Introduction
Imagine the scene: it's Monday, 9am. The sales team needs a pipeline , the financial one wants to design cash flow, marketing wants to cross leads with conversion. All at the same time. And the IT team, of course, becomes the company's “database”.
If you identify yourself, you are not alone. 95% of organizations are still unable to organize and deliver data in a practical way for each area , as shown in the Gartner .
In the end, what is missing are not given, but a structure that uncomplicates access, divide the information by area and delivers speed , without losing control. That's where Data Mart makes all the difference. It is like an intelligent data extension of Data Warehouse : leaner, specific, designed to deliver to each area what it needs - without overloading the IT team.
In this article, we will explain why Data Mart is the right shortcut for teams that need to act fast, how it works in practice and what to consider to take the next step. Because, in the end, since it is delayed given that it does not serve.
Enjoy the read!
What is a date Mart and what does it fit?
For many companies, the difficulty is not in data, but in turning this data into clear answers to each area of the business.
That's where Data Mart . The term "Mart" comes from English Market , that is, a segmented "data market", where each team finds only what they really need to consume. In practice, it is a way to “slice” excess information and deliver ready -made blocks for use , without mess or waste.
In essence, Data Mart acts as an expert extension of Data Warehouse . While Warehouse concentrates everything in one place, Data Mart organizes smaller and specific blocks, ready to be used by sales, marketing, financial, all without queues, without rework, without overloading you.

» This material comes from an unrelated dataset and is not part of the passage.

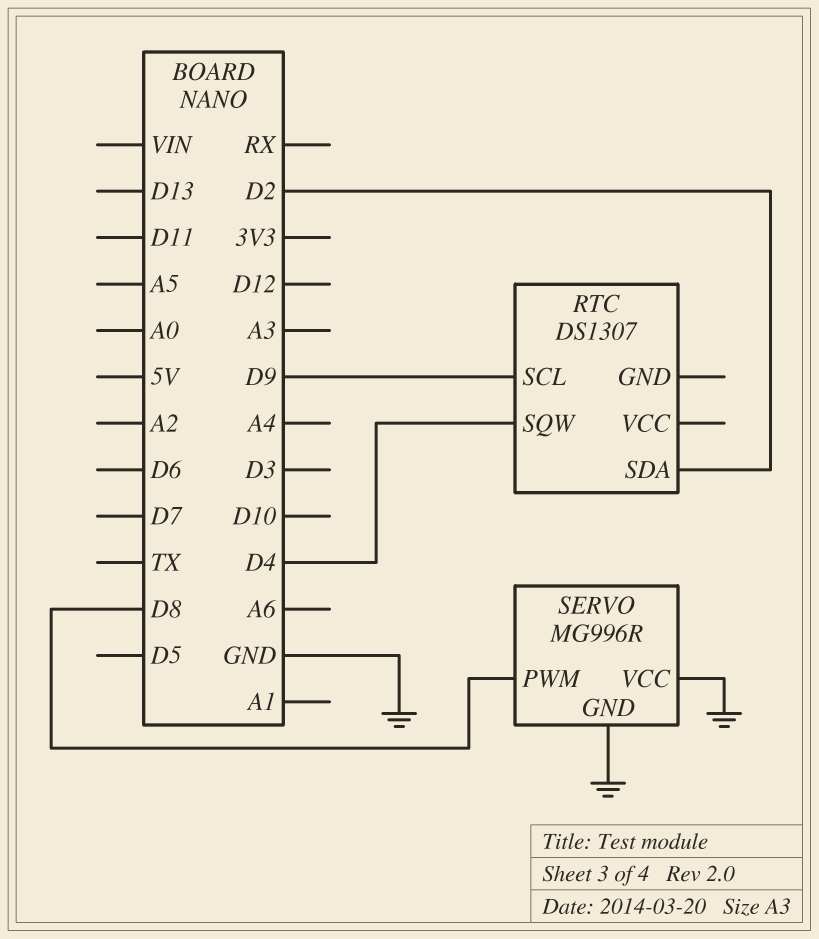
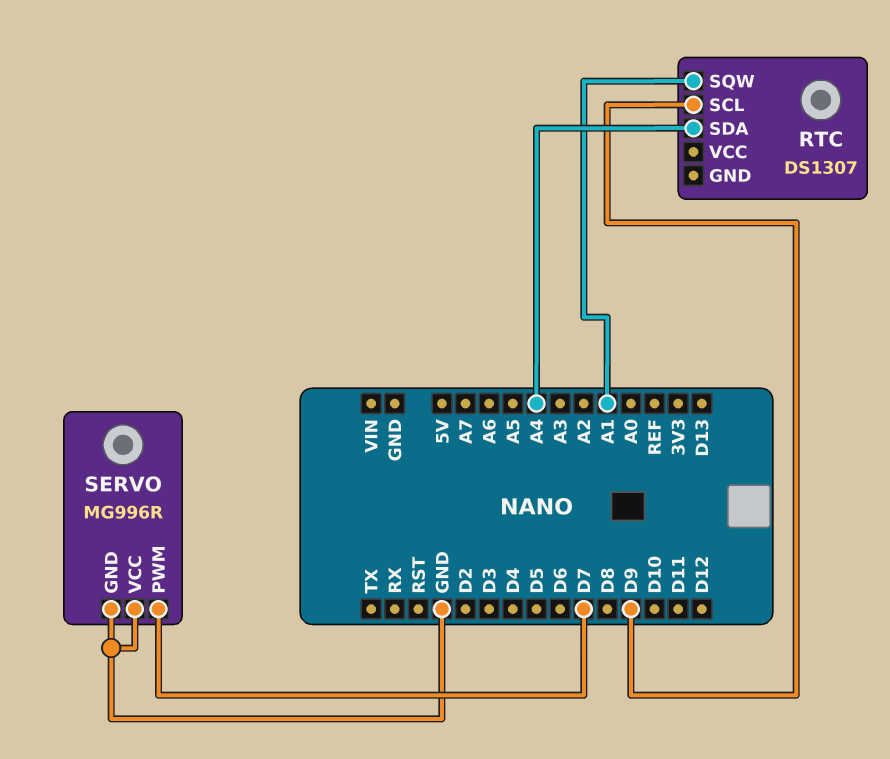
RTC pin SDA: D2 -> A4
RTC pin SQW: D4 -> A1
SERVO pin PWM: D8 -> D7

We can also make the analogy to the structure known as the “medallion” of bronze, silver (Silver) and Gold (Gold), where Data Mart is “gold”.
Thus, each area gains more autonomy to generate reports, consult indicators and make decisions more safely, without having to dispute space with other strategic demands of the company.
But there is not just a way to create a date Mart . Next, let's understand what are the main types and when it makes sense to use each one.
Data Marts Types
Overall, data Marts can be structured in three main ways, depending on the level of integration with the remaining data architecture :
- Date Mart Dependent : It is built from the corporate Data Warehouse All data come from a single central source, ensuring consistency, governance and standardization;
- DATA MART INDEPENDENT : Appears from specific operational sources, without necessarily passing through Data Warehouse . It is faster to implement, but requires extra attention with quality and integration;
- Hybrid : Mix the two formats. It combines data extracted from Warehouse with information from external systems when necessary. It is an interesting option for companies that already have a robust central base, but need flexibility.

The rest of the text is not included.